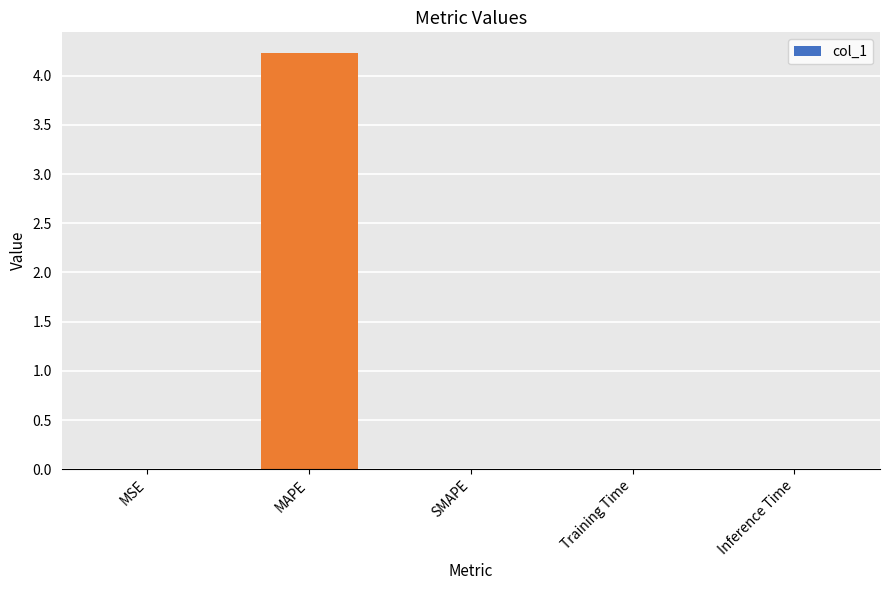

Which category has the highest value across all series?

MAPE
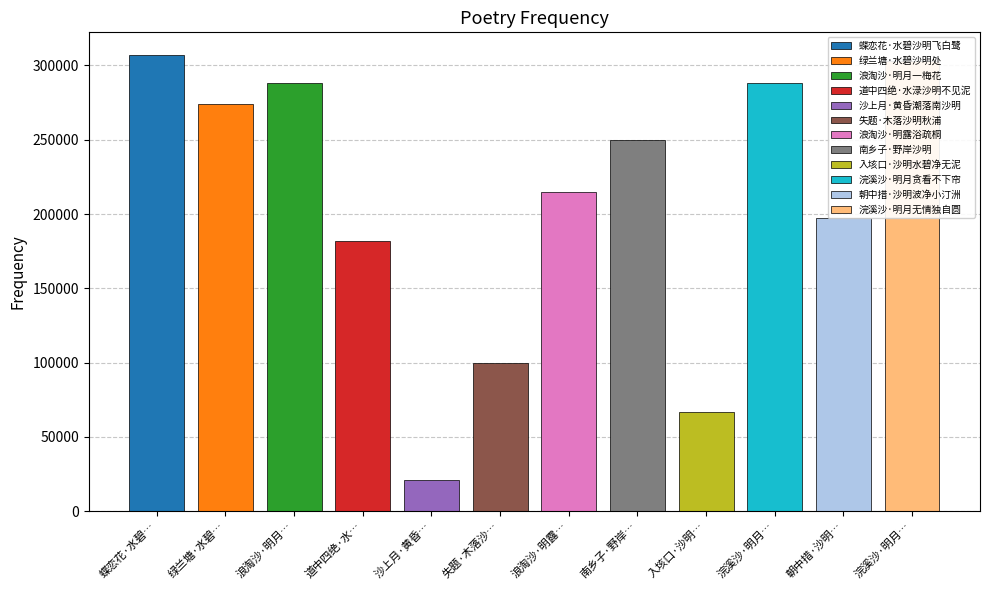

What is the greatest value displayed?

306975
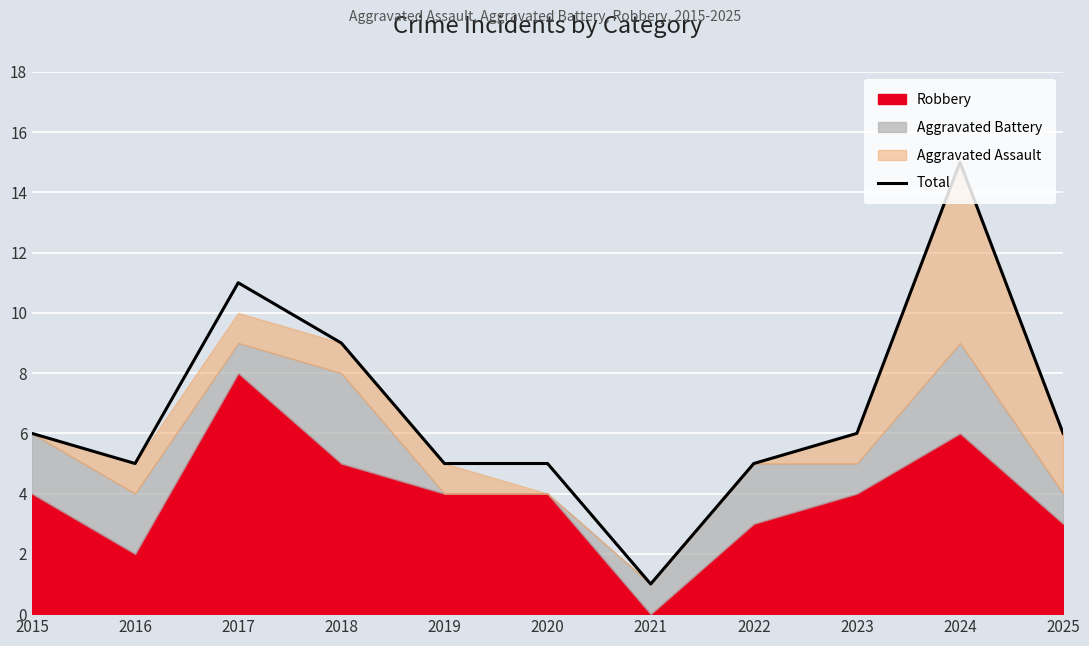

How many data points does each series have?

11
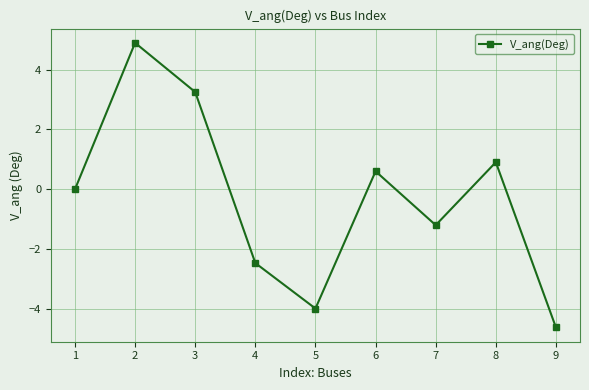

At which label is the value closest to 0?

1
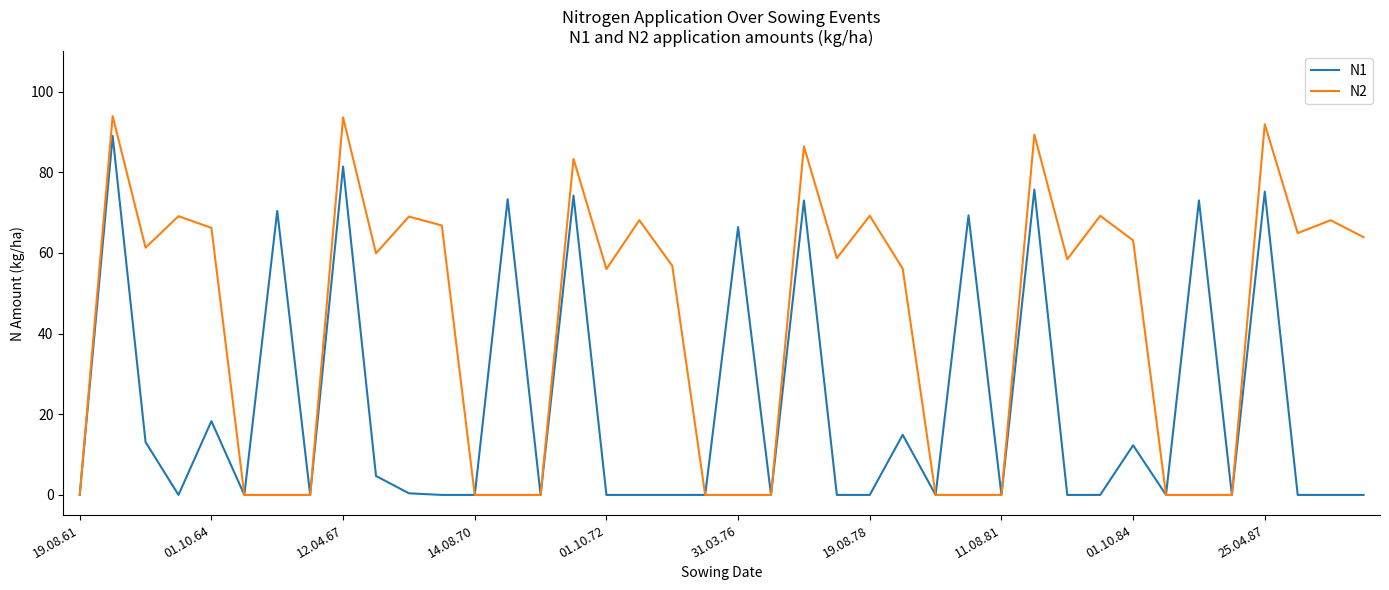

Which series has the largest range (max minus min)?

N2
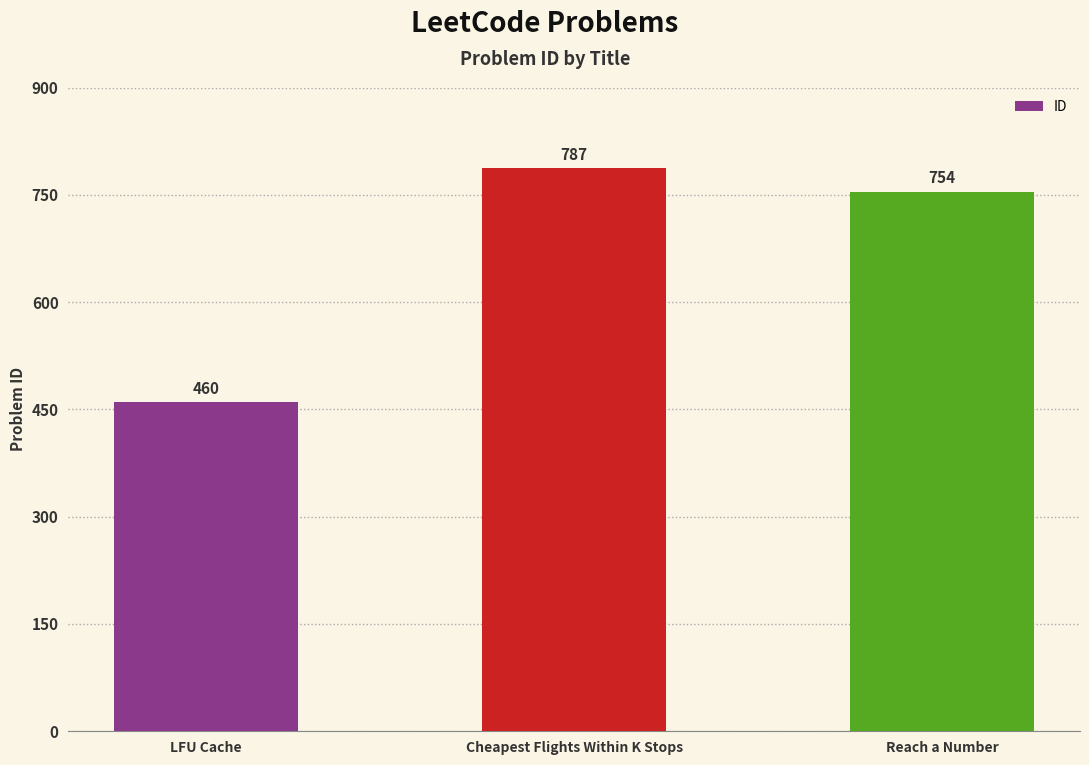

List the labels in order of value, largest first.

Cheapest Flights Within K Stops, Reach a Number, LFU Cache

* WORK TO COMPLETE:
Reproduce all of the rows above verbatim, omitting the pictures.

* WRITTEN ANSWER:
Which category has the highest value across all series?

MAPE

What is the greatest value displayed?

306975

How many data points does each series have?

11

At which label is the value closest to 0?

1

Which series has the largest range (max minus min)?

N2

List the labels in order of value, largest first.

Cheapest Flights Within K Stops, Reach a Number, LFU Cache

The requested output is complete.